第四十四話:根の国へ
エルレアはひとり歩いていた。
己の纏う、血の匂いが鼻について、顔をしかめた。
俺の往く手は血塗れなのだな。
母は、悲しむだろうか。それとも良くやったと褒めてくれるだろうか。
遠い目で行く先を見つめる。まるでそこに母がいるかのように。
母の血に塗れた腕の中で震えていた俺はもう、とうにいないのだ。
「エルレア様、血が」
ルテインが側に走りより気遣ってくれたが、煩わしく手をふった。
「大事無い。愚か者どもに選択を迫っただけだ。国に帰るか、私の助けになるか。・・・みな、快く根の国の礎になってくれたぞ」
「それはようございましたな。この地の持つ闇の力が大きくなればなるほど、彼の巫女姫の力を容易く抑えることができます。さすれば、エルレア様の花嫁としてこの地にとどまって頂くためにも、もっともっと、血がいりますな」
「・・・もう、時間がない。それにもう十分だ。これだけの闇があれば、巫女姫の力を殺ぐことも可能だろう。慌てる事はない。三日後には皆が揃う。その時に」
エルレアの言葉に、ルテインは頷き、眩しげに目を細めエルレアを見た。
・・・もうすぐだ。もうすぐ、私の大事な御子様が偉大な冠をその額に戴くのだ。
そしてその冠を戴かせる者は、史実にも稀な唯一の巫女姫。ルテインがエルレアの奥にと願う娘。

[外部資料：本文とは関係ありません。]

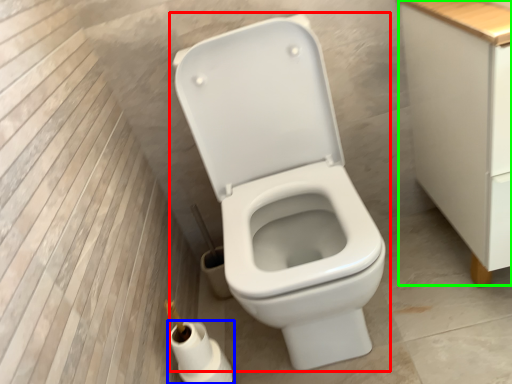
Question: Which object is the closest to the toilet (highlighted by a red box)? Choose among these: toilet paper (highlighted by a blue box) or cabinetry (highlighted by a green box).

Choices:
 (A) toilet paper
 (B) cabinetry

Answer: (B)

もうすぐだ。もうすぐわたしの、そして『貴女』の望みが叶います。
「うっわー・・・。澱んでるう・・・」
根の国・オルデイアの首都に到着した一行を待っていたのは、息苦しくなるほど濃い瘴気だった。
一言でそう称したチヒロだったが、如何せん目が回るほどの気持ち悪さに顔を青くしていた。

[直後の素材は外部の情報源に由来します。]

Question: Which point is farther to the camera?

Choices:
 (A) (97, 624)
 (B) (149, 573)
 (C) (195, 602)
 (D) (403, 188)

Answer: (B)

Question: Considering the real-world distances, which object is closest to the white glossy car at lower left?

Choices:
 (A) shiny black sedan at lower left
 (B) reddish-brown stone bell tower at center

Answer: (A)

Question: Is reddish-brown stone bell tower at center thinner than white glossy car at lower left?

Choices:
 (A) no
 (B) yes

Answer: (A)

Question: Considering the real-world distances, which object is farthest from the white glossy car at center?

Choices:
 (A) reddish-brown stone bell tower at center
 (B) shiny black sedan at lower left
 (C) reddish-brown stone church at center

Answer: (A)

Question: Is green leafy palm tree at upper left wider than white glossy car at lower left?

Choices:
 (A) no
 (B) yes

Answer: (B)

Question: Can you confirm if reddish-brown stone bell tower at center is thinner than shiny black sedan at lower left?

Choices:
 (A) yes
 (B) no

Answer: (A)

王様達は平気なのかなー・・・。そう一人呟いて軽く目を閉じ、息を静かに吐き出した。風の精霊が気を利かせてくれて、風を送り込んでくれるが、清浄な空気もすぐに瘴気に飲まれてしまった。
「チヒロ?顔色が悪いぞ」
最近、なぜかちょっと優しくなったオウランが心配そうに顔を覗き込んできた。
「姫。冷たい水です。どうぞ。・・・お加減が良くないようですね、わたしの方に寄り掛かりなさい。さ・・・」
リシャール様は最近、気がつくと、美女顔がすんごく近いところにあって、私の心臓が暴れて困るし。何より、ててて手とか!頬とか!腰とか!果てはその、ななな何気に抱きしめられられ・・・落ち着けわたし!
こほん。
セイラン様はセイラン様で、きっとセイラン様じゃなかったら、パワハラって言われるような接近戦を仕掛けてきて困る。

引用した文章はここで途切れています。